§ EXERCISE PASSAGE:
= Beginning of Section =

Iron is a mineral, essential in the metabolism of almost all living organisms. It is vital to the health of the human body, and is found in every human cell. It is an important element for the formation of haemoglobin and transports oxygen to all parts of the body. Iron gives blood its characteristic red color.
Iron is an essential component of haemoglobin and almost two-thirds of iron in the body is found in hemoglobin. Some of it is distributed in myoglobin, a protein that helps supply oxygen to the muscles, especially to skeletal muscles and to the heart. It forms a part of enzymes which take part in biochemical reactions in the body and is stored in liver, spleen and bone marrow for future use.
The primary function of iron in the body is to transport oxygen. The iron in haemoglobin combines with oxygen and transports it to the tissues and organs in the body. If we are deficient in iron, less hemoglobin will be produced, and therefore the supply of oxygen to our tissues will also be less.
Iron is an important component of proteins which are essential for respiration and energy metabolism. It helps in energy production and is needed for proper functioning of the immune and central nervous systems. It also forms a part of an enzyme which is required for DNA (deoxyribonucleic acid) synthesis.
There are two forms of dietary iron: heme and nonheme. The absorption of the two types of iron differs, with heme iron being more readily absorbed (about 20%) than nonheme iron (about 2%-20%). Animal sources of iron include red meat, especially liver and eggs. Nonheme sources of iron include dark green leafy vegetables, especially spinach, whole grains such as wheat and oats, legumes, nuts seeds, dried fruit and enriched cereals. Cooking in iron pots and pans also increases the amount of iron consumed.
The absorption of iron (especially nonheme iron) from food is greatly influenced by certain factors. Factors which increase the absorption of nonheme iron are called enhancers, while those that decrease it, are called inhibitors. Vitamin C enhances the absorption of nonheme iron and must be consumed with iron at the same meal.
Inhibitors of nonheme iron include phytates and oxalates. Phytates are present in whole grains and legumes while oxalates are present in vegetables like spinach. Soy protein, polyphenols found in some fruits and vegetables, coffee, tea and wines, also inhibit the absorption of nonheme iron from the food.
To get enough iron, a wide variety of foods rich in iron should be consumed. When iron intake from plant foods is relatively high and a variety of foods is consumed, inhibitors and enhancers of iron absorption can offset each other and iron balance is not adversely affected.
The recommendations for iron (milligrams/ day) by the Institute of Medicine at the National Academy of Sciences in the year 2000 are given as below:
- Boys 14-18 years: 11 milligrams (mg)
- Girls 9-13 years: 8 mg
- Girls 14-18 years: 15 mg
- Men 19 years and above: 8 mg
- Women 19-50 years: 18 mg
- Women 51 years and above: 8 mg
- Pregnant women 14-50 years: 27 mg
- Lactating women 14-18 years: 10 mg
- Lactating women 19-50 year: 9 mg
Adult men and women and adolescent girls on a vegetarian diet require greater amounts of iron. Refer to What can high-iron foods do for you?
Iron deficiency (depleted body iron stores) is one of the foremost nutritional disorders in the world. It develops gradually and the iron stores are first depleted to maintain normal blood levels. Once the storage sites become deficient and blood levels of iron cannot meet daily needs, it results in iron deficiency anemia. People at risk of iron deficiency anemia include women of childbearing age, pregnant women, teenagers, low birth-weight infants and people with some gastrointestinal disorders, when they cannot absorb iron normally.

= End of Section =

§ WHAT THIS TASK INVOLVES: Please repeat, word for word, everything in the text on iron from "There are two" down to "of iron consumed.".

(Stored data)
= Beginning of Section =

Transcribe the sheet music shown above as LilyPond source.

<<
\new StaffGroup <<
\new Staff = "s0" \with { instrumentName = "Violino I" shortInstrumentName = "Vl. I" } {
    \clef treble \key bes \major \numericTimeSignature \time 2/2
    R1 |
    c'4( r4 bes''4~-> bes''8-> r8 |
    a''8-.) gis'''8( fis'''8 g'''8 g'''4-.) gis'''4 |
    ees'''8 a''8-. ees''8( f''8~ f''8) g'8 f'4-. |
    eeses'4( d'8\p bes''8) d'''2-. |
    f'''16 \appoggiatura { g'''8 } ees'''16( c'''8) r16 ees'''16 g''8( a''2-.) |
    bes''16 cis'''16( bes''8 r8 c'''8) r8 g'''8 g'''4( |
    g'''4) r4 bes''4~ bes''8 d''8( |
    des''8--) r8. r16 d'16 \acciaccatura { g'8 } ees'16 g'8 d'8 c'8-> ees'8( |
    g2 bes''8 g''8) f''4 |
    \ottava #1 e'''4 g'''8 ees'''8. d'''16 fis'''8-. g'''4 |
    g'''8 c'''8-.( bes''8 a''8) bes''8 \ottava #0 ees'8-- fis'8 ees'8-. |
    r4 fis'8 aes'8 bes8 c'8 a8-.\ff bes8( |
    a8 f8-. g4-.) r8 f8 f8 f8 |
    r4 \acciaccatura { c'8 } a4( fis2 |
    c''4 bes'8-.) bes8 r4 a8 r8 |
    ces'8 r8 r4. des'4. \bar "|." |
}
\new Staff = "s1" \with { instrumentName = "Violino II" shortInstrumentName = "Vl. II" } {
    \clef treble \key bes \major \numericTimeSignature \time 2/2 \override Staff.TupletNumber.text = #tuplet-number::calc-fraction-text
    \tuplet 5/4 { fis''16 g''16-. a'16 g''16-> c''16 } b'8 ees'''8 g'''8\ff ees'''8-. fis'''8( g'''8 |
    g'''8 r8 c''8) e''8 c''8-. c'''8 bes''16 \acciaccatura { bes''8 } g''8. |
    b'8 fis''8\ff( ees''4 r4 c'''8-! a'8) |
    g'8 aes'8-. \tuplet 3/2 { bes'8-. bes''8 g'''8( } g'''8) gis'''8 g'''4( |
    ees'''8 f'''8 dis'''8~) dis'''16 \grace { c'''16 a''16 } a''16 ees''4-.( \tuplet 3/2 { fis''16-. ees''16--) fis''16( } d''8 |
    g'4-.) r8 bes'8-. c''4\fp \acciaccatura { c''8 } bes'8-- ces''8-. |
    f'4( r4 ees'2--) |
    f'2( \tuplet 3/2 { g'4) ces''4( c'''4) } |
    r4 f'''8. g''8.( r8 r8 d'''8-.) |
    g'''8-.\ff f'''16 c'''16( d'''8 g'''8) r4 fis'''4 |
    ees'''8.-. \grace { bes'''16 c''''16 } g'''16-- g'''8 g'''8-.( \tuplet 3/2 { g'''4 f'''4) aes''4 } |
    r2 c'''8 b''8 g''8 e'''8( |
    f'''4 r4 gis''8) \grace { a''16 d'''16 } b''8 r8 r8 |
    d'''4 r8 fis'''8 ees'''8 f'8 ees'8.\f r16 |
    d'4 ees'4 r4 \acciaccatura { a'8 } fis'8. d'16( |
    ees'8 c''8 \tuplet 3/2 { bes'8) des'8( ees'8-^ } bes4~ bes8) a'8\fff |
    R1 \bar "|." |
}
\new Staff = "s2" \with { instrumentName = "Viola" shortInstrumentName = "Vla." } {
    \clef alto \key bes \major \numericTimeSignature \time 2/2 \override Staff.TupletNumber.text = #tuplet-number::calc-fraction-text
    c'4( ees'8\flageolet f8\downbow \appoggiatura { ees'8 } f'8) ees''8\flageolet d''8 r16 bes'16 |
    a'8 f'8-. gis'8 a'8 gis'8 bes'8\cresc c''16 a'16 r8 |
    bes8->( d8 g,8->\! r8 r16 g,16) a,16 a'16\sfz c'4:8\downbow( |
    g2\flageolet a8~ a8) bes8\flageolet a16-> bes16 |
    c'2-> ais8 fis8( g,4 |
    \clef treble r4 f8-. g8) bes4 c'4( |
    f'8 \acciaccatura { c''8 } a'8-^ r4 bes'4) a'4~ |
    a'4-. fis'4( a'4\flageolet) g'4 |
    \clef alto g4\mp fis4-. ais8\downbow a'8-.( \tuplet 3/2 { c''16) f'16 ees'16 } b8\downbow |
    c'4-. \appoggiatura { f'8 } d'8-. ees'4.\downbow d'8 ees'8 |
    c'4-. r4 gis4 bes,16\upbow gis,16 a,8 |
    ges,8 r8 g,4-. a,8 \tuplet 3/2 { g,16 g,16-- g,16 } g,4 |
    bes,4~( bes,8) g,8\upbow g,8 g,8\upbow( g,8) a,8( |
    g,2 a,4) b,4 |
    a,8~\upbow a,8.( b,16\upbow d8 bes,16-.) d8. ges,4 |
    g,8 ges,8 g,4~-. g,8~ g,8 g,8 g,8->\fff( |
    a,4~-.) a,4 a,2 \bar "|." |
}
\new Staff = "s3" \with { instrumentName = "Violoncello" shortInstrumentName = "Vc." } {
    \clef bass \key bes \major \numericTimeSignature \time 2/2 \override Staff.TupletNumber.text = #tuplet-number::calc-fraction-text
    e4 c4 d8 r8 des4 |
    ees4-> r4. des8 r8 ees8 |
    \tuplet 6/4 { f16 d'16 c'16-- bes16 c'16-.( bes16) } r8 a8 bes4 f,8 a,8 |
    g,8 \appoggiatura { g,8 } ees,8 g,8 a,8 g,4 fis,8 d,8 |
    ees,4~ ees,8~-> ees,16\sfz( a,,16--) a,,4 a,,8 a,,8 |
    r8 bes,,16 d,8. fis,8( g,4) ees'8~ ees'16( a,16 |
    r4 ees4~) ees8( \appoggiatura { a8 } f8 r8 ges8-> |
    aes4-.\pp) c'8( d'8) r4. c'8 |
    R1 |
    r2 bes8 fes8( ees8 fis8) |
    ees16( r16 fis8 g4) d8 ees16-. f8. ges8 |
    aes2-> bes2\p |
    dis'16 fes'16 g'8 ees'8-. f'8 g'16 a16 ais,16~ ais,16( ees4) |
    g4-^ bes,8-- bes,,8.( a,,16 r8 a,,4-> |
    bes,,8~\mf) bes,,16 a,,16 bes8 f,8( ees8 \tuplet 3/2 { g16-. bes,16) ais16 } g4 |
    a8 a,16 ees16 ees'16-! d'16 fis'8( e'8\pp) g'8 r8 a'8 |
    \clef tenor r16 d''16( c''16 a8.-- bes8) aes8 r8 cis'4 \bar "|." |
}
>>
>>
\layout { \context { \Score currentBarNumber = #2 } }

= End of Section =

§ RESPONSE BOX:
There are two forms of dietary iron: heme and nonheme. The absorption of the two types of iron differs, with heme iron being more readily absorbed (about 20%) than nonheme iron (about 2%-20%). Animal sources of iron include red meat, especially liver and eggs. Nonheme sources of iron include dark green leafy vegetables, especially spinach, whole grains such as wheat and oats, legumes, nuts seeds, dried fruit and enriched cereals. Cooking in iron pots and pans also increases the amount of iron consumed.